Second, you need to set up some way to finance infrastructure. Who should pay for it, and when should it be built? If you set it up correctly, new development should incrementally pay for itself. This ensures that the supply of developable land can follow demand. Texas’ Municipal Utility Districts seem to work well in this regard.

Beyond these two considerations, don’t overthink it. The key is to lay the groundwork for a land market that will reveal the right way to allocate land uses and densities. This is partly what went wrong with Brasília — planners thought they could plan out every little detail about the city, right down to how many shops each neighborhood should have, and the results have been less than ideal.

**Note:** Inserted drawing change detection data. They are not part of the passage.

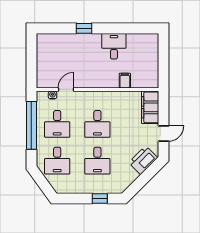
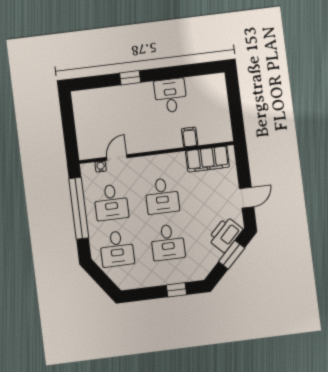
filing cabinet: (150, 107) -> (207, 159), moved, turned -90
window: (146, 177) -> (232, 255), added

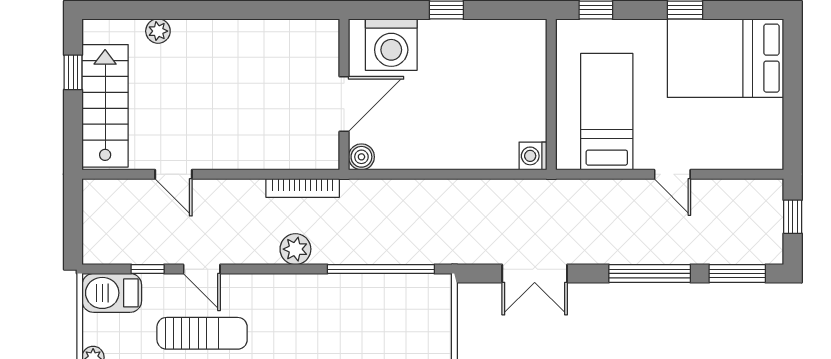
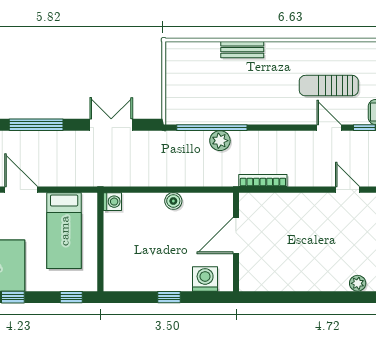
washing machine: (391, 45) -> (205, 279), width x0.73, depth x0.73
boiler: (361, 157) -> (173, 201), moved
door: (672, 174) -> (21, 190), width x1.37
plant: (295, 249) -> (220, 141), moved

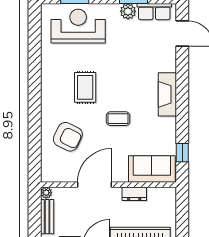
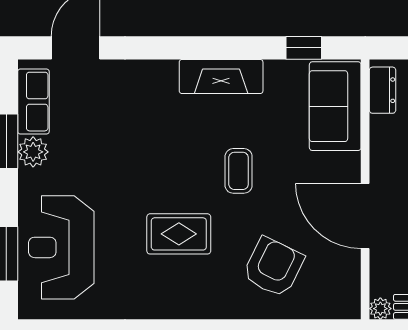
fireplace: (167, 94) -> (221, 76), moved
dresser: (134, 194) -> (383, 90), moved

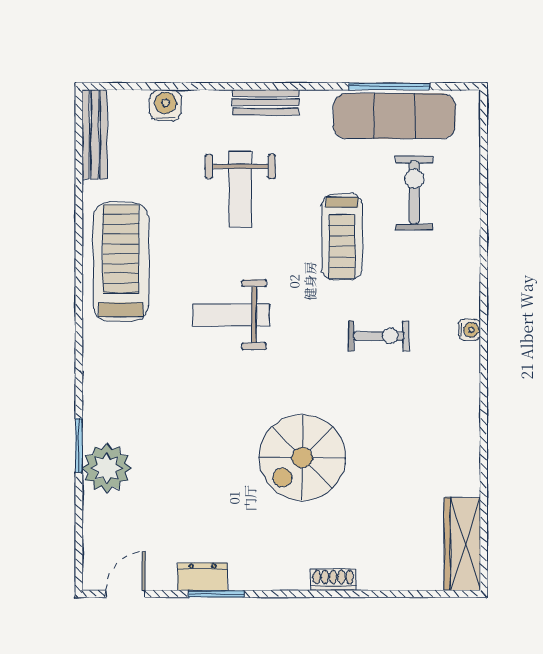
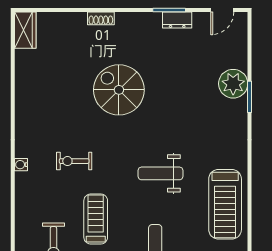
weight bench: (231, 315) -> (161, 173), turned 180
spiral stairs: (302, 458) -> (119, 90), turned -90
wardrobe: (462, 544) -> (25, 30), width x0.67

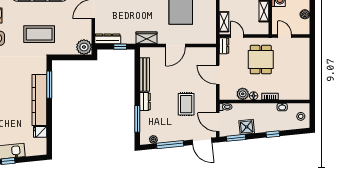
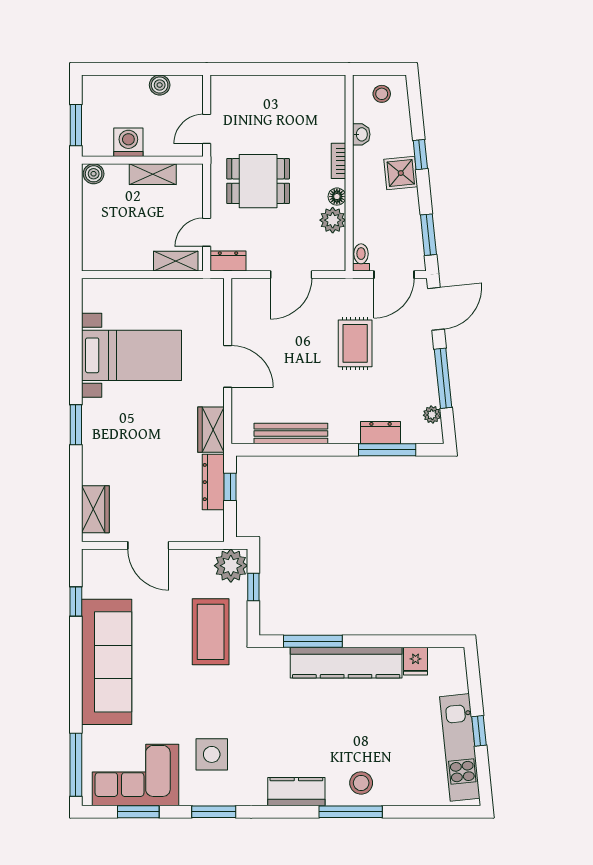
coffee table: (39, 34) -> (211, 632), moved
dresser: (108, 39) -> (213, 482), moved
window: (74, 57) -> (253, 587), added
dresser: (145, 101) -> (381, 433), moved
rug: (186, 104) -> (355, 343), turned 90
shower: (247, 127) -> (401, 173), moved

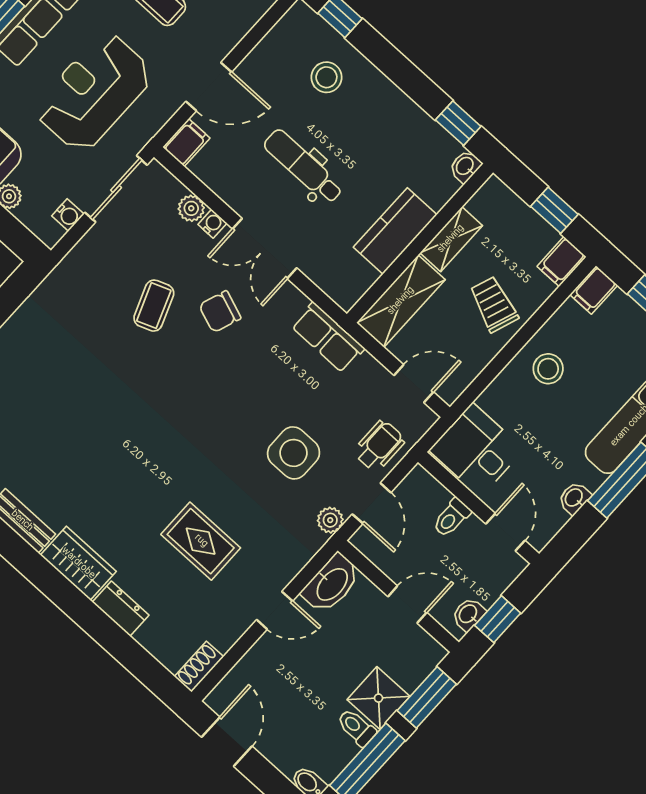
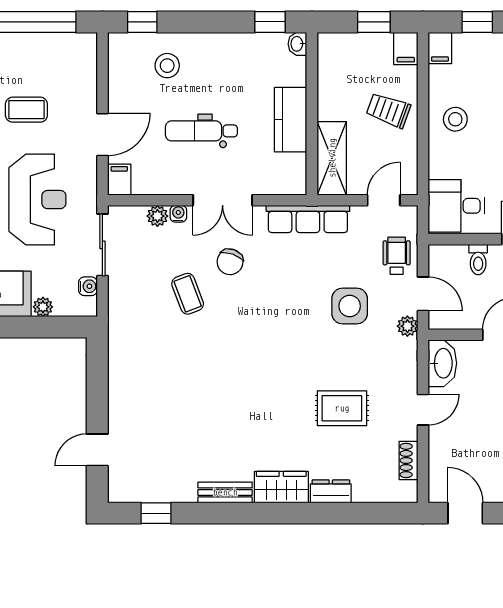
reception desk: (94, 92) -> (37, 200), turned 180
shelving: (451, 239) -> (328, 94), removed
row of seats: (328, 337) -> (308, 219), width x1.48
shoe rack: (199, 667) -> (409, 460), moved

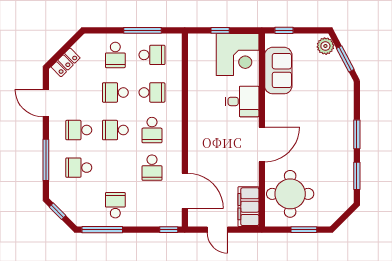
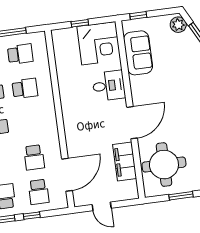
school desk: (152, 130) -> (39, 192), moved
door: (185, 191) -> (67, 175), hinge flipped
filing cabinet: (248, 207) -> (125, 161), moved
window: (169, 230) -> (32, 216), moved

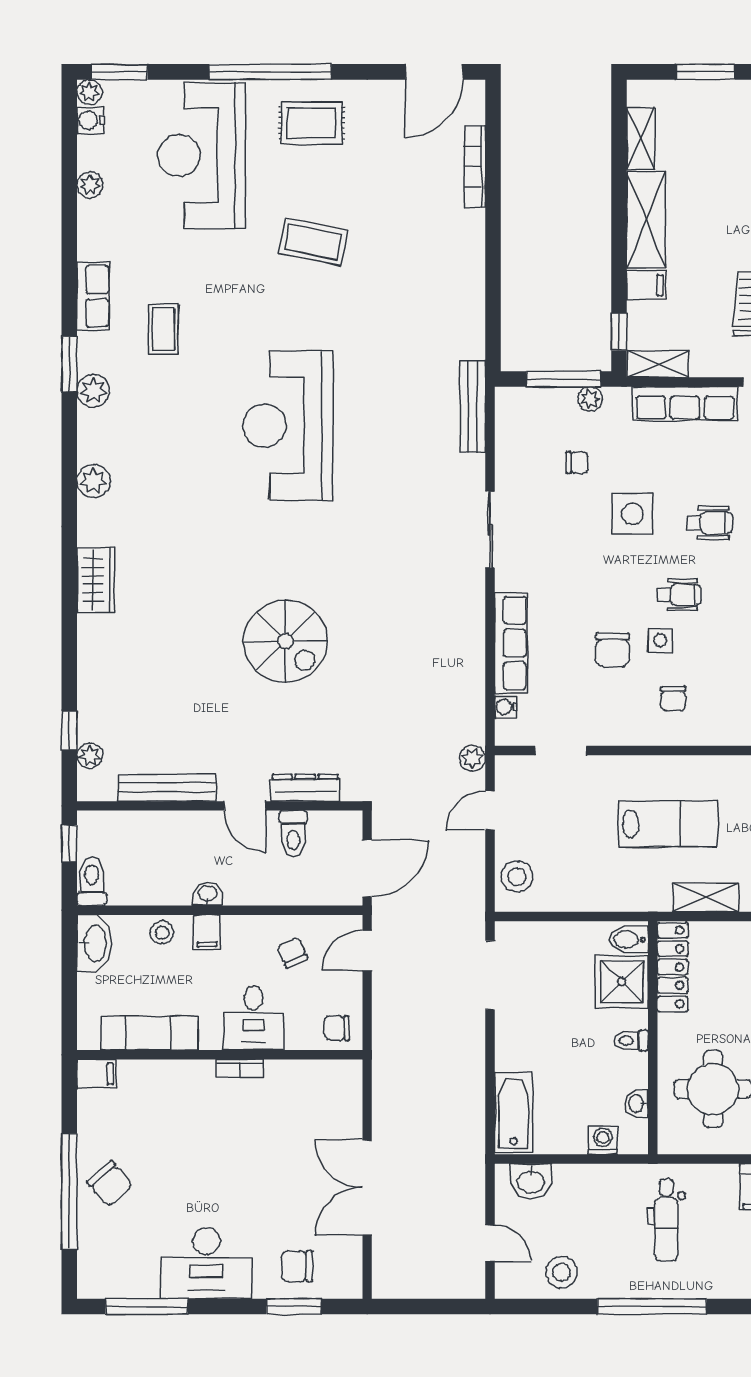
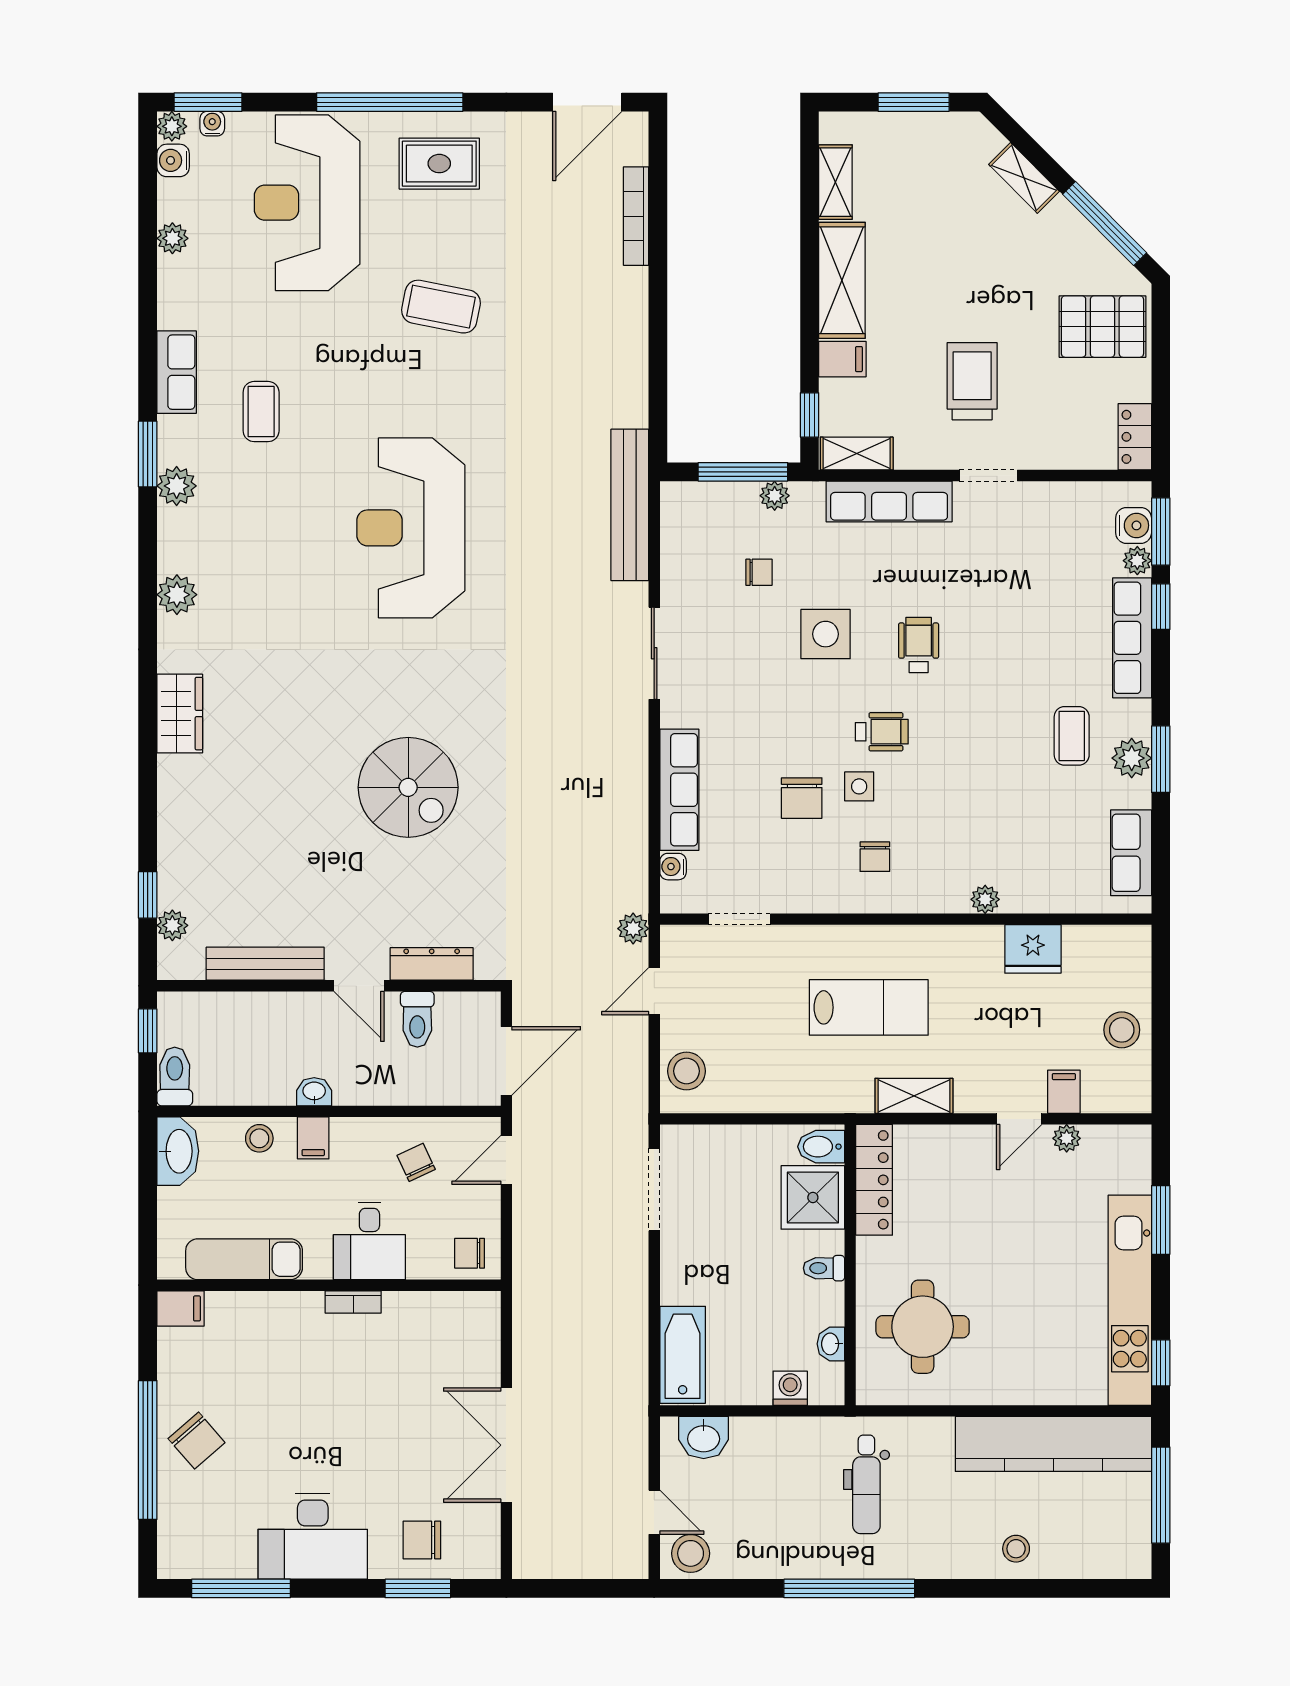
water cooler: (123, 90) -> (212, 124), added
bench: (472, 406) -> (630, 505), width x1.37, depth x1.21
wheelchair: (710, 523) -> (919, 645), turned -90
stool: (562, 1272) -> (691, 1553), moved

Compare Brasília to Hong Kong, arguably one of the most successful new cities in modern history. Instead of micromanaging everything, the government focused on stewarding the public realm and providing quality public services. Otherwise, they mostly let markets design the built form of the city in a spontaneous and evolutionary way.

On Gardens

One of my top reads from last year was a gardener’s memoir. I have listed this book among my favourites in an earlier blog post. It is pretty amusing that the author Marc Hamer shares his first name with our billionaire in the previous section.

At one point, the author recalls when he refused to spray chemicals in the garden in protest of the landlady’s request. From Page 113,

There are chemicals available to spray lawns with, so that it doesn’t grow so quickly; others to kill the worms and beetles so there are no worm casts, no moles feeding on them. There is a company that will come and spray your lawn with a pigment to make it look green in the summer when everybody else’s goes brown; others that will dig it all up and replace it with plastic grass, which never changes colour and smells of vinyl in the hot sun, and will stay looking the same shiny plastic green for all of eternity. The glossy full-colour leaflets for these poisons arrive, uninvited, through my letter box every spring. These are for the people who are not gardeners, people who want to control nature. To speak of controlling nature is like the waves wanting to control the sea, the song singing the thrush, the flower creating the earth. We are not the sea, we are not the thrush, we are not the earth. We are the wave, the song, the flower. There are about a hundred different grass species that are seeded in British lawns, and nearly 12,000 species of grass in the world. Few people care, as long as it is green.

Marc Hamer’s passion for gardening is infectious, and it inspires a philosophical approach. A good gardener guides and does not seek absolute control.

On Software Systems

How are software systems different? They gather users as a city gathers its dwellers. As a city will grow in the direction its dwellers intend to, developers will add features to a software system. Suppose the original author of the system cares to protest. In that case, others will fork the system or just move to another more welcoming one. This is precisely what I expect to happen to Marc Lore’s city if he remains adamant about his design.

Like a garden, a software system has weeds and bugs. It has branches that need disentangling and pruning. A good maintainer, like a good gardener, cares. When certain routines become cumbersome, they would care to refactor. If you do not care, you could simply rewrite the routine. That would be analogous to uprooting a patch of land in your garden and replanting fresh saplings. Sure, that will work, but it is costly to keep doing that. Careful maintenance amortises your costs and is a mark of professionalism.

I have found myself a gardener who cares but is an authoritative planner. I would spend an unreasonable amount of time pushing people to develop software my way. That inhibits growth. You have to yield control and embrace the natural path of a complex system. I have learnt that it is foolish to build a software system. Just like cities and gardens, these are grown. You can at most expect to be a guide.